PROBLEM STATEMENT: Go line by line through the entries and show those that hold the string "height".

Dataset excerpts:
---
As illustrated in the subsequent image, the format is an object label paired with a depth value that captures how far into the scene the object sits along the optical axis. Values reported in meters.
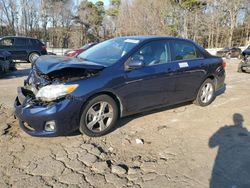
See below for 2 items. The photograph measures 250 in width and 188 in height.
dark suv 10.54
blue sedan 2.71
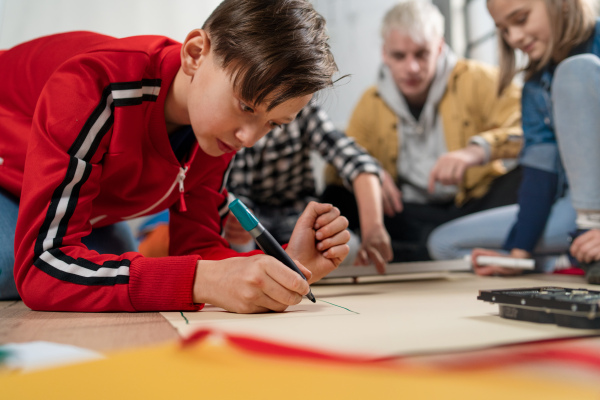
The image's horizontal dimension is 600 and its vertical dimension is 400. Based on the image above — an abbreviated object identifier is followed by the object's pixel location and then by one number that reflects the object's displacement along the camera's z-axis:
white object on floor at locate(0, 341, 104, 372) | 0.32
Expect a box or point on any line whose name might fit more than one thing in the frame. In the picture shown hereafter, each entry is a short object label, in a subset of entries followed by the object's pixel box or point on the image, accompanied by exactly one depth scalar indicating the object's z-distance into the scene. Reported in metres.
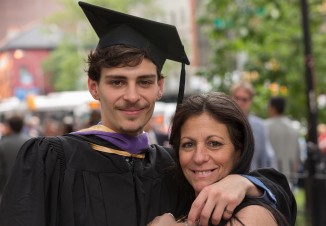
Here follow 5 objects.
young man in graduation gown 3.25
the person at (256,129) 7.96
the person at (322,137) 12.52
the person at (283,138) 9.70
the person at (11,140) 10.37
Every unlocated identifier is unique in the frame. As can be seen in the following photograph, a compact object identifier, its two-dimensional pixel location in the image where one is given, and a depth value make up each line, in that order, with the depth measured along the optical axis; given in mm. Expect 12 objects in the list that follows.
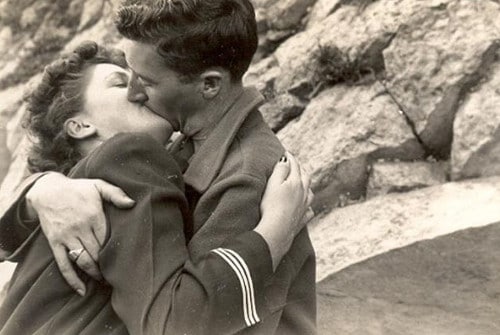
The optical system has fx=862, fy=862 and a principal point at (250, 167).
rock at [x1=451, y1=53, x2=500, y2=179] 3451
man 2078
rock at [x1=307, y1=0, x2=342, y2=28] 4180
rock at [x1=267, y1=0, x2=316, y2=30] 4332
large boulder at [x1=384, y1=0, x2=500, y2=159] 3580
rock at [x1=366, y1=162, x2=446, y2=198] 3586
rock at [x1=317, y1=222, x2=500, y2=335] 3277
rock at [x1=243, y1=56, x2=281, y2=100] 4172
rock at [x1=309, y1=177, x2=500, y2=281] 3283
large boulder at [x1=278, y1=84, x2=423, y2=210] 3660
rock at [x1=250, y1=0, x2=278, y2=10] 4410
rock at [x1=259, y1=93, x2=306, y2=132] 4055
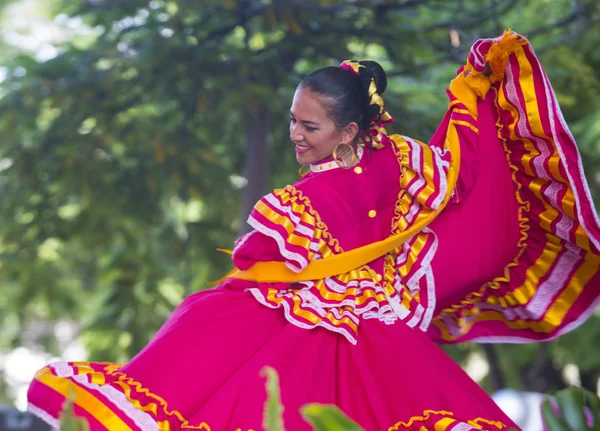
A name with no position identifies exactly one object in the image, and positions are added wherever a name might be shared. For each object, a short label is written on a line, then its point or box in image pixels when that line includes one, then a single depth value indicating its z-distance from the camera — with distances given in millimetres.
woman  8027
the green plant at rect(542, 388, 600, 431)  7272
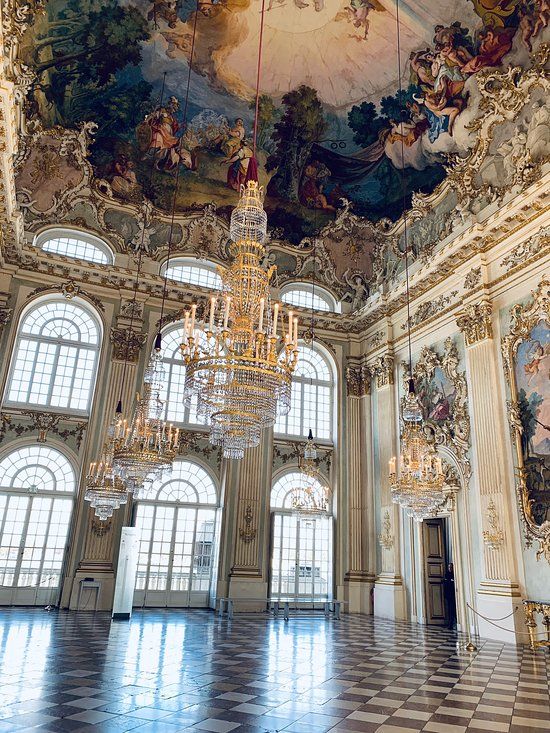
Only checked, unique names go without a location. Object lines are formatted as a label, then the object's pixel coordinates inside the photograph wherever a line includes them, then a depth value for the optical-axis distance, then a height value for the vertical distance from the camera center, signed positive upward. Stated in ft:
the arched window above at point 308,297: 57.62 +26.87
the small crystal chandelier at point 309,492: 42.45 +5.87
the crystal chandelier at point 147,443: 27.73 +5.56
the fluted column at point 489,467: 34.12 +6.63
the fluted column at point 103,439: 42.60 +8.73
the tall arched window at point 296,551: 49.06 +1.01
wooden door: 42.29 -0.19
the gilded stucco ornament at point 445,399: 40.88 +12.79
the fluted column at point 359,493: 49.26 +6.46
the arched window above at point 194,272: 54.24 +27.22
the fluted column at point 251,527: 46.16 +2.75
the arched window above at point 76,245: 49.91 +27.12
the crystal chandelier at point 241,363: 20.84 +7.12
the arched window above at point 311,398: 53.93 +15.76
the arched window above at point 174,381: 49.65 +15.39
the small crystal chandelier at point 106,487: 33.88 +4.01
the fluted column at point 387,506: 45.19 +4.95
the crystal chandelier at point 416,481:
---
RESPONSE TO THIS EXERCISE:
See below for 2 items. The photograph measures 250 in width and 188 in height.
Only checked, unique names go without a location. Object lines are formatted as a label, then the object's pixel coordinates inside the photograph wherever a line includes them, then a depth value for the optical-axis distance, then a height value for the vertical distance from the camera center, signed positive upward. Stated in ft:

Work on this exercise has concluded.